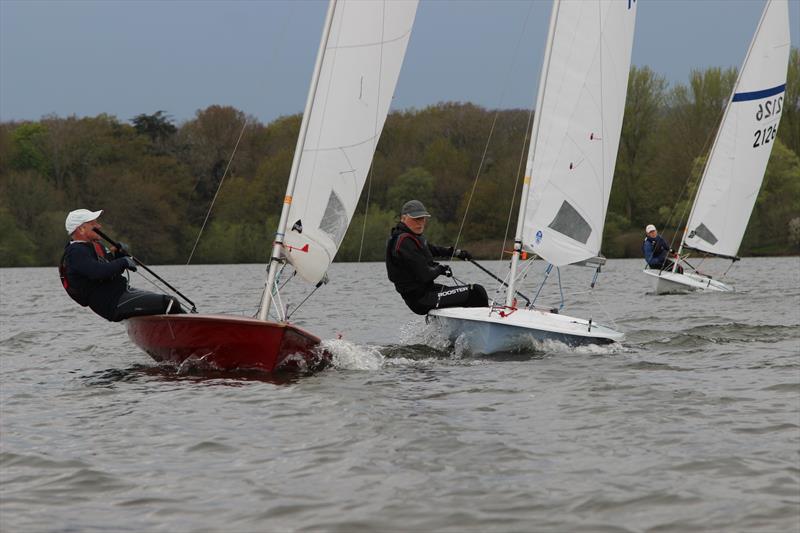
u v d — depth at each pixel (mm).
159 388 18734
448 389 18312
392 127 139875
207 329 20062
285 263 21609
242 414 16062
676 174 125500
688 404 16625
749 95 56344
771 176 122562
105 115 140375
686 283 51125
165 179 132875
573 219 25188
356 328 32594
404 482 12102
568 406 16594
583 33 25031
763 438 14117
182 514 11062
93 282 21203
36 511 11242
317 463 13008
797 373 19703
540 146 24938
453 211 132500
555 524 10602
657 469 12594
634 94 127062
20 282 82000
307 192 21500
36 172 134250
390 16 21797
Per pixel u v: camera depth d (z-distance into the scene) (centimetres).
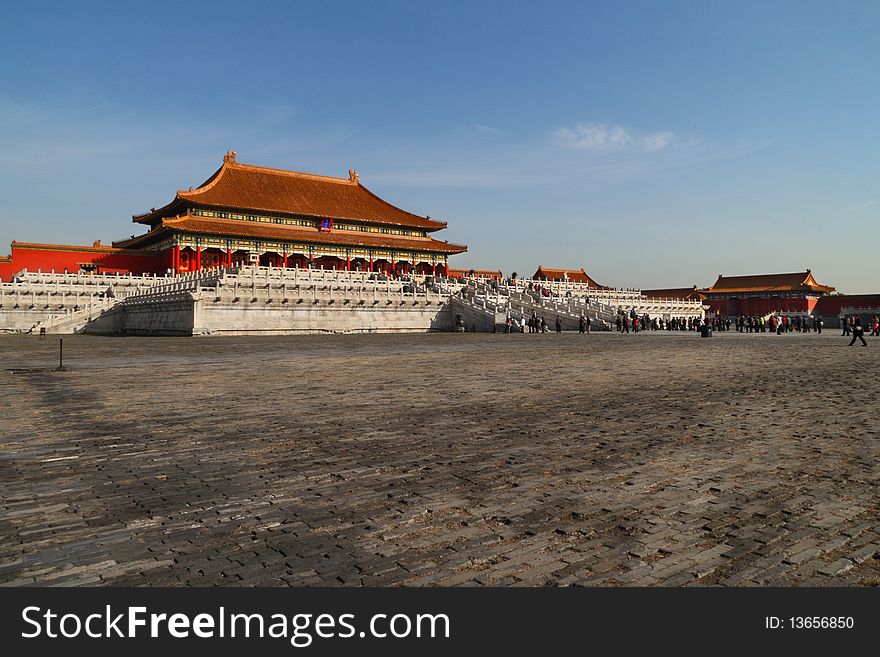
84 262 7894
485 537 611
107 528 638
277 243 8719
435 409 1343
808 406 1362
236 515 677
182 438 1052
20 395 1577
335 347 3697
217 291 5184
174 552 581
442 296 6656
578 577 527
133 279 6975
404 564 553
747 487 763
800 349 3375
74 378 1973
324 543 599
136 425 1166
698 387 1698
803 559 557
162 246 8344
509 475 824
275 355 3019
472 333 6034
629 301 8738
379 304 6150
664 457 913
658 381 1847
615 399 1482
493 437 1056
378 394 1584
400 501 721
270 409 1348
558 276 11881
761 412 1288
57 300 6069
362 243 9238
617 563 552
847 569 538
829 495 730
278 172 9869
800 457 907
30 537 614
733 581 519
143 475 829
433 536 615
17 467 866
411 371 2189
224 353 3172
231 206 8375
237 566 552
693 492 745
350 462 894
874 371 2109
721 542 595
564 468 856
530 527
⁂
■ DIRECTIONS
Up in the listing, locate the line with "453 211 132500"; print it and every line after it down to the line with "57 300 6069", which is included too. Skip the pictures.

■ EXERCISE ANSWER
453 211 132500
555 524 10602
657 469 12594
634 94 127062
20 282 82000
307 192 21500
36 172 134250
390 16 21797
Per pixel u v: camera depth d (z-distance into the scene) (centimetres).
84 262 7894
485 537 611
107 528 638
277 243 8719
435 409 1343
808 406 1362
236 515 677
182 438 1052
20 395 1577
335 347 3697
217 291 5184
174 552 581
442 296 6656
578 577 527
133 279 6975
404 564 553
747 487 763
800 349 3375
74 378 1973
324 543 599
136 425 1166
698 387 1698
803 559 557
162 246 8344
509 475 824
275 355 3019
472 333 6034
629 301 8738
379 304 6150
664 457 913
658 381 1847
615 399 1482
493 437 1056
378 394 1584
400 501 721
270 409 1348
558 276 11881
761 412 1288
57 300 6069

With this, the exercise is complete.